I think that this time, it is going a lot higher, and I will say that much. Where it goes is anybody’s guess.
But I’ll tell you one thing—and I’ve been saying this for the last 12 months.
This phase of the gold bull market—which started last year—is the third and final wave of the bull market that started in 2001, and this one’s going to be a tsunami.
This time, gold will really break out and go to a number that most investors can’t begin to imagine.
The eventual gold price is also a function of how long it will take for high or hyperinflation to kick in and what happens in the period before it does.
Will we see currency wars? A depression? We are entering scary times.
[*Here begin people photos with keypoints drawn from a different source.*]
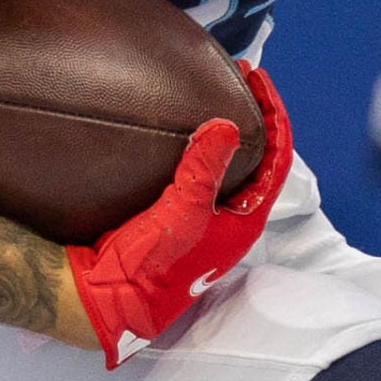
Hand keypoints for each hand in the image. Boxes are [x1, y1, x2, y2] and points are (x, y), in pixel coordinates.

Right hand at [66, 65, 294, 367]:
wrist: (105, 301)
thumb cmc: (150, 267)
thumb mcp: (181, 213)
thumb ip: (204, 168)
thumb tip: (227, 126)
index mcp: (244, 221)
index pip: (276, 159)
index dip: (273, 116)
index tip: (257, 79)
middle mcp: (230, 221)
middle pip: (257, 160)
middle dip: (252, 118)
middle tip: (240, 81)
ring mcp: (204, 221)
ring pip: (228, 167)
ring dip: (225, 132)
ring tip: (215, 96)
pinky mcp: (176, 220)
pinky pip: (198, 175)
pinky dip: (198, 148)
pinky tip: (181, 133)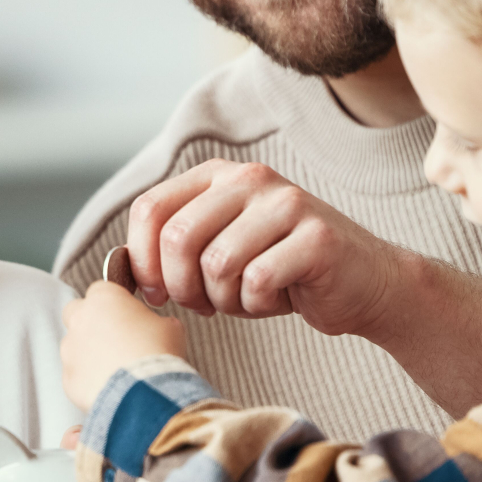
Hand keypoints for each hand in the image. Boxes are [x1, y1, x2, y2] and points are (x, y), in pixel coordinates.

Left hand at [61, 281, 186, 410]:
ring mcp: (70, 350)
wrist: (146, 393)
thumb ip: (155, 320)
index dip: (114, 303)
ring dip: (89, 353)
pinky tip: (111, 387)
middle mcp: (80, 319)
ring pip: (74, 346)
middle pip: (76, 312)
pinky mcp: (68, 378)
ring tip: (116, 368)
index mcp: (104, 298)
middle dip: (90, 322)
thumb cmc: (159, 354)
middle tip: (112, 338)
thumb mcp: (170, 327)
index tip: (125, 315)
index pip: (101, 289)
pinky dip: (88, 380)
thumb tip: (155, 328)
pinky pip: (76, 375)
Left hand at [125, 159, 398, 335]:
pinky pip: (257, 282)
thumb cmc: (281, 273)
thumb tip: (119, 271)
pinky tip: (277, 299)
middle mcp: (249, 178)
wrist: (362, 283)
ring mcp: (286, 203)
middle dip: (181, 287)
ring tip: (246, 297)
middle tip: (204, 304)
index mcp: (218, 177)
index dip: (142, 260)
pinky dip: (258, 305)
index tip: (156, 293)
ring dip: (224, 299)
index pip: (151, 209)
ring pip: (217, 264)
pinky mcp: (317, 236)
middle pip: (178, 238)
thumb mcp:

And I mean the real stuff when it comes to gold. Personally, I don’t trust gold ETFs
When the proverbial poop hits the fan, I believe governments will go to any length to protect their currency. They won’t let you find a place to hide. They will freeze bank accounts and prevent you from exchanging your dollars into other currencies or gold.
We have seen this many times before in other countries and even in the U.S.; in 1933, it became illegal for American citizens to own gold, and that law remained in place for almost 40 years. And and these type of protective measures will happen again, in some shape or form.
In essence, they will prevent you from trying to protect your savings. Sounds horrible, but it happens over and over again. That’s why you need to own some physical gold.
Again, I can’t tell you exactly how this plays out and how high gold will run. I don’t have a crystal ball. But I do have history books.
How do average people manage their risk in an environment like this?
It’s tough. I think about this question a lot.
Until the dust settles, I’d say stick with cash and gold.
Unless it’s gold stocks, I’m not in the market. I think the market is still ridiculously overpriced, given what’s happening in the real economy.
The only reason the stock market is still overpriced is because the Fed continues to print free money, which allows speculation to continue at a feverish pace.
I just don’t see where the earnings are going to come from. I think that reality is going to set in—probably in the fall or next year.
Cash is always useful to buy things; invest because there is no way to know when exactly hyperinflation will set in and you need cash to buy things if they get really cheap. Timing is everything.
I try to keep things simple.
You will never outsmart the market in the short term, but the probability that things will get very bad is pretty high up on the bell curve. Buy gold, and keep your powder dry and pray.